## Task details
Every entry needs to be reproduced exactly.

## Stored items
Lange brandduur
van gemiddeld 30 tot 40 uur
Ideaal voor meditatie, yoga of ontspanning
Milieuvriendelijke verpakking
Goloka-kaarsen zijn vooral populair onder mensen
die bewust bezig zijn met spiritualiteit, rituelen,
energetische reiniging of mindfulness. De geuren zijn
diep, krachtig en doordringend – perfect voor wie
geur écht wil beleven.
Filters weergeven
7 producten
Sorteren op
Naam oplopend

## Your solution
Lange brandduur
van gemiddeld 30 tot 40 uur
Ideaal voor meditatie, yoga of ontspanning
Milieuvriendelijke verpakking
Goloka-kaarsen zijn vooral populair onder mensen
die bewust bezig zijn met spiritualiteit, rituelen,
energetische reiniging of mindfulness. De geuren zijn
diep, krachtig en doordringend – perfect voor wie
geur écht wil beleven.
Filters weergeven
7 producten
Sorteren op
Naam oplopend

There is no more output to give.